A few road/cross cranks I've run in the past are shimano 105, Truvativ, and specialized carbon. All have been fine, but the shimano rings, stiffness, and ease of installation definitely stand out. Too bad shimano refuses to make pressfit cranks, otherwise I'd probably run them on all my bikes. As much as I like the shimano offerings I'm not willing to run an adapter in a pressfit bb to fit a threaded bb.

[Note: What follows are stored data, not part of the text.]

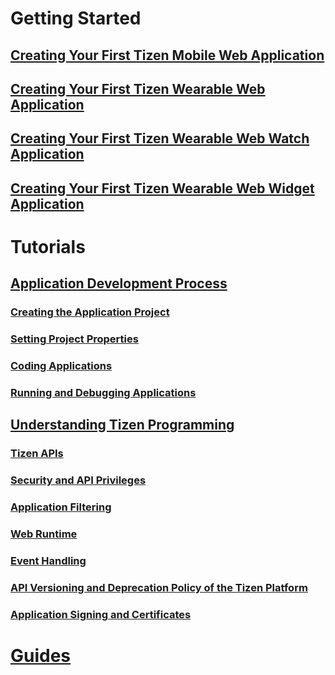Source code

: # Getting Started
## [Creating Your First Tizen Mobile Web Application](mobile/first-app.md)
## [Creating Your First Tizen Wearable Web Application](wearable/first-app.md)
## [Creating Your First Tizen Wearable Web Watch Application](wearable-watch/first-app-watch.md)
## [Creating Your First Tizen Wearable Web Widget Application](wearable-widget/first-app-widget.md)

# Tutorials
## [Application Development Process](process/app-dev-process.md)
### [Creating the Application Project](process/creating-app-project.md)
### [Setting Project Properties](process/setting-properties.md)
### [Coding Applications](process/coding-app.md)
### [Running and Debugging Applications](process/run-debug-app.md)
## [Understanding Tizen Programming](details/details.md)
### [Tizen APIs](details/tizen-apis.md)
### [Security and API Privileges](details/sec-privileges.md)
### [Application Filtering](details/app-filtering.md)
### [Web Runtime](details/web-runtime.md)
### [Event Handling](details/event-handling.md)
### [API Versioning and Deprecation Policy of the Tizen Platform](details/deprecation-policy.md)
### [Application Signing and Certificates](details/sign-certificate.md)

# [Guides](guides/index.md)
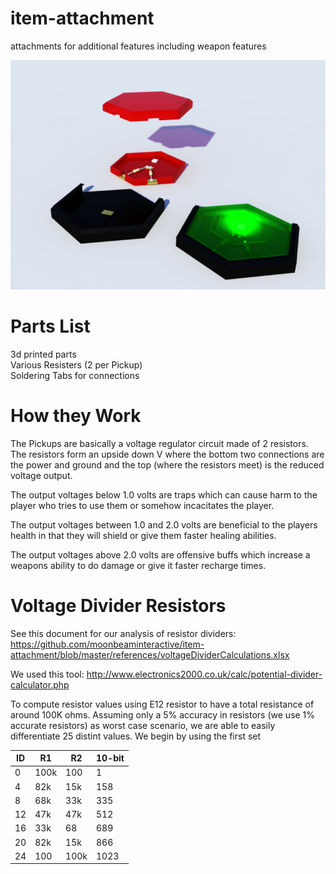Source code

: # item-attachment
attachments for additional features including weapon features

![Alt text](https://github.com/moonbeaminteractive/item-attachment/blob/master/models/pickups%20Generic.jpg?raw=true "Pickups")

# Parts List </br>
3d printed parts</br>
Various Resisters (2 per Pickup)</br>
Soldering Tabs for connections</br>

# How they Work </br>

The Pickups are basically a voltage regulator circuit made of 2 resistors.  The resistors form an upside down V where the bottom two connections are the power and ground and the top (where the resistors meet) is the reduced voltage output.</br>

The output voltages below 1.0 volts are traps which can cause harm to the player who tries to use them or somehow incacitates the player.</br>

The output voltages between 1.0 and 2.0 volts are beneficial to the players health in that they will shield or give them faster healing abilities.</br>

The output voltages above 2.0 volts are offensive buffs which increase a weapons ability to do damage or give it faster recharge times.</br>

# Voltage Divider Resistors
See this document for our analysis of resistor dividers:
https://github.com/moonbeaminteractive/item-attachment/blob/master/references/voltageDividerCalculations.xlsx

We used this tool:
http://www.electronics2000.co.uk/calc/potential-divider-calculator.php

To compute resistor values using E12 resistor to have a total resistance of around 100K ohms. Assuming only a 5% accuracy in resistors (we use 1% accurate resistors) as worst case scenario, we are able to easily differentiate 25 distint values. We begin by using the first set

| ID | R1 | R2 | 10-bit |
| --- | --- | --- | --- |
| 0 | 100k | 100 | 1 |
| 4 | 82k | 15k | 158 |
| 8 | 68k | 33k | 335 |
| 12 | 47k | 47k | 512 |
| 16 | 33k | 68 | 689 |
| 20 | 82k | 15k | 866 |
| 24 | 100 | 100k | 1023 |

In an attempt to explain the difference I found when going to the cx70, it was similar to the jump from the previous generation mountain bike 3x systems to the current generation 2x systems. Obviously they both work, but the front shifts are direct with no hesitation on the cx70.


----------



## TXBDan (Sep 14, 2010)

Wow, hrmm. What FD are you running?


----------



## tiflow_21 (Nov 21, 2005)

TXBDan said:


> Wow, hrmm. What FD are you running?


Shimano 105, no change.


----------



## jrm (Dec 23, 2001)

*Out there*

what about the FSA 42/27 386 mtb double


----------



## TXBDan (Sep 14, 2010)

I decided to go for the Rival. Got it for $198 shipped, light weight, matches all my other components, and looks good . I've heard the newer SRAM shifts well and at least leagues better than the Gossamer. We shall see.


----------



## kbiker3111 (Nov 7, 2006)

jrm said:


> what about the FSA 42/27 386 mtb double


Wide-azz q factor.


----------



## cxboy (May 23, 2012)

OnTheRivet said:


> I'm a diehard Shimano guy but can't get past the aesthetic of their newer cranksets. I Run Sram cranks on my Shimano equipped bikes. Aside from looks the Rival has better chainrings. Performance will be indistinguishable between the two.


Agree...


----------



## TXBDan (Sep 14, 2010)

Just went for my first ride with the Rival. WOW. I guess i've never had a crankset this nice cuz this sucker is smooooth. And dead silent. Really amazing difference. I guess my old bearings were more shot than i thought.


----------



## pretender (Sep 18, 2007)

TXBDan said:


> Just went for my first ride with the Rival. WOW. I guess i've never had a crankset this nice cuz this sucker is smooooth. And dead silent. Really amazing difference. I guess my old bearings were more shot than i thought.


Wait a few weeks.


----------



## OnTheRivet (Sep 3, 2004)

kbiker3111 said:


> Wide-azz q factor.


Actually they aren't. I couldn't run mine on my new yeti MTB as they were too narrow. Same 156 Qs the narrow XX cranks.


----------



## commfire (Sep 2, 2009)

Anyone have experience running Praxis cx rings on a sram crankset?


----------